Whatever pictures appear, omit them, and repeat the data below exactly.

[Data entries]
■ ■ ■ ■

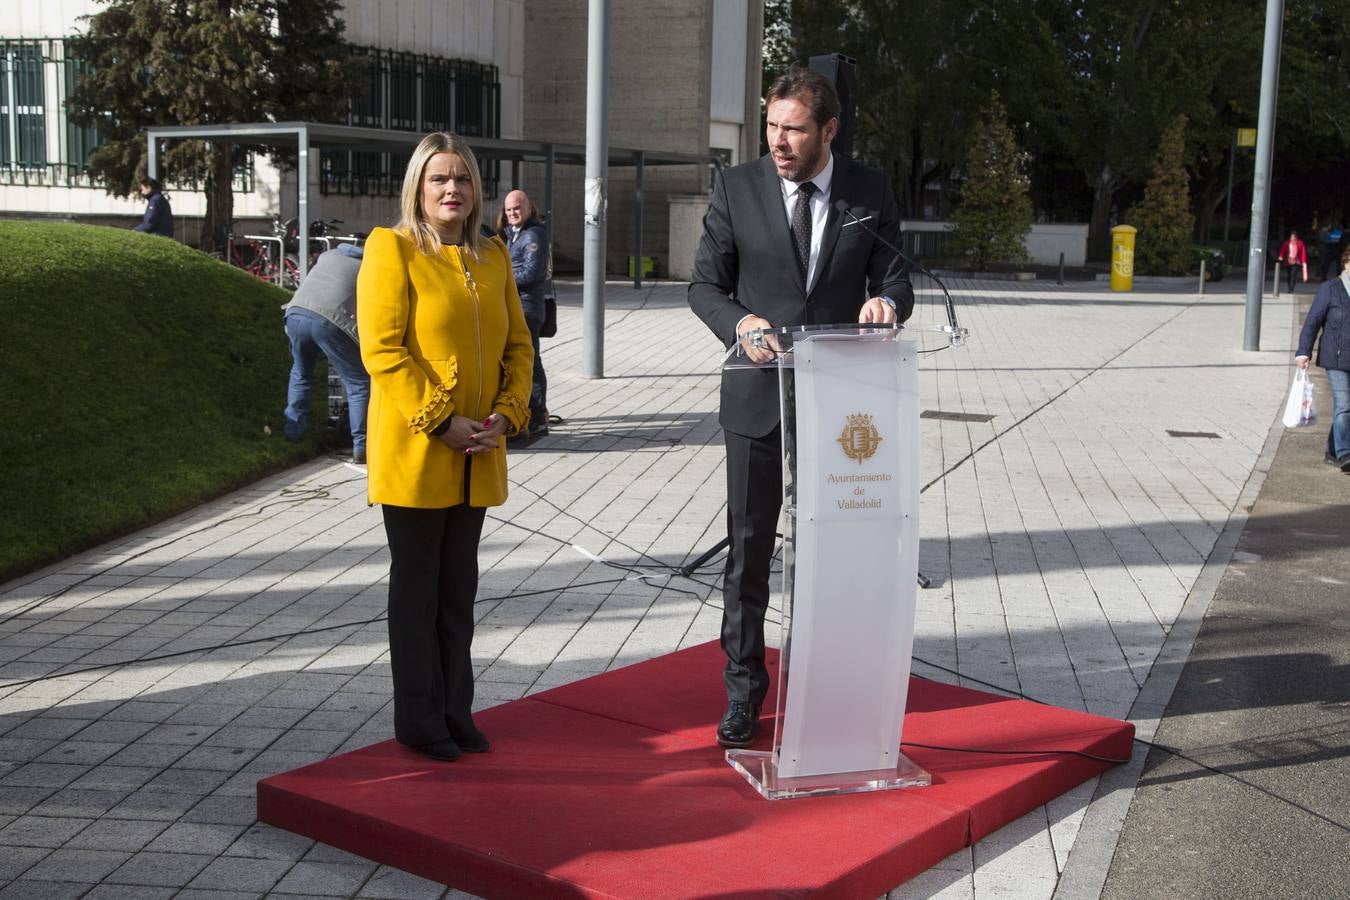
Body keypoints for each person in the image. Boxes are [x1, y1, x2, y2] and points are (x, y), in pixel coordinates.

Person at [688, 67, 914, 749]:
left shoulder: (868, 190)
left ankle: (828, 682)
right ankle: (744, 691)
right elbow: (704, 285)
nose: (778, 141)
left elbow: (895, 273)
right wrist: (740, 322)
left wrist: (887, 304)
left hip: (842, 405)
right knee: (749, 550)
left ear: (829, 131)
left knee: (832, 550)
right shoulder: (738, 186)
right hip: (757, 395)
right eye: (771, 126)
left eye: (793, 128)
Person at [357, 132, 534, 761]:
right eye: (439, 179)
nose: (452, 189)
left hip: (478, 450)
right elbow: (381, 349)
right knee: (418, 591)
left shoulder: (493, 256)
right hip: (418, 451)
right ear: (418, 188)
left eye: (462, 178)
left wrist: (508, 415)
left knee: (459, 592)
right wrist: (440, 419)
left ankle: (457, 709)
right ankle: (418, 718)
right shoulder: (393, 248)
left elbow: (518, 345)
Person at [282, 243, 370, 462]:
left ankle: (293, 432)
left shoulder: (329, 254)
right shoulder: (371, 265)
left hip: (295, 313)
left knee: (301, 373)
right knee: (359, 382)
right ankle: (362, 446)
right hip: (330, 321)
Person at [501, 189, 552, 437]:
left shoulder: (533, 235)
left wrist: (502, 279)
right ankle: (532, 411)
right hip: (517, 308)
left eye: (517, 208)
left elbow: (533, 273)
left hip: (528, 309)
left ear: (529, 208)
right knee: (526, 360)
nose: (512, 213)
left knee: (531, 362)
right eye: (509, 209)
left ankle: (538, 415)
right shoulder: (512, 235)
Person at [1295, 246, 1350, 470]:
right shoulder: (1331, 289)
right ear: (1346, 262)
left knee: (1345, 408)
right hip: (1336, 358)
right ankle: (1345, 454)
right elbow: (1313, 321)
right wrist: (1303, 351)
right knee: (1344, 405)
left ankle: (1332, 449)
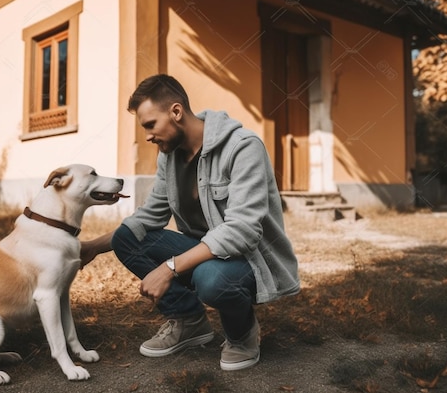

■ ■ ■ ■

▶ _Response area_:
Body keypoints for each person in the image. Boxes are [x1, y1, x2, y2] and points are (x, y), in pixel coordinates.

Person at [688, 67, 914, 749]:
left shoulder: (868, 190)
left ankle: (828, 682)
right ankle: (744, 691)
right elbow: (704, 285)
nose: (778, 141)
left elbow: (895, 273)
right wrist: (740, 322)
left wrist: (887, 304)
left hip: (842, 405)
right knee: (749, 550)
left ear: (829, 131)
left knee: (832, 550)
right shoulder: (738, 186)
right hip: (757, 395)
right eye: (771, 126)
left eye: (793, 128)
Person at [357, 132, 534, 761]:
right eye: (439, 179)
nose: (452, 189)
left hip: (478, 450)
right elbow: (381, 349)
right knee: (418, 591)
left shoulder: (493, 256)
right hip: (418, 451)
right ear: (418, 188)
left eye: (462, 178)
left wrist: (508, 415)
left knee: (459, 592)
right wrist: (440, 419)
left ankle: (457, 709)
right ankle: (418, 718)
right shoulder: (393, 248)
left elbow: (518, 345)
Person at [282, 243, 370, 462]:
left ankle: (293, 432)
left shoulder: (329, 254)
right shoulder: (371, 265)
left hip: (295, 313)
left knee: (301, 373)
right knee: (359, 382)
right ankle: (362, 446)
right hip: (330, 321)
Person at [501, 189, 552, 437]:
left shoulder: (533, 235)
left wrist: (502, 279)
right ankle: (532, 411)
right hip: (517, 308)
left eye: (517, 208)
left elbow: (533, 273)
left hip: (528, 309)
left ear: (529, 208)
right knee: (526, 360)
nose: (512, 213)
left knee: (531, 362)
right eye: (509, 209)
left ankle: (538, 415)
right shoulder: (512, 235)
Person at [1295, 246, 1350, 470]:
right shoulder: (1331, 289)
right ear: (1346, 262)
left knee: (1345, 408)
right hip: (1336, 358)
right ankle: (1345, 454)
right elbow: (1313, 321)
right wrist: (1303, 351)
right knee: (1344, 405)
left ankle: (1332, 449)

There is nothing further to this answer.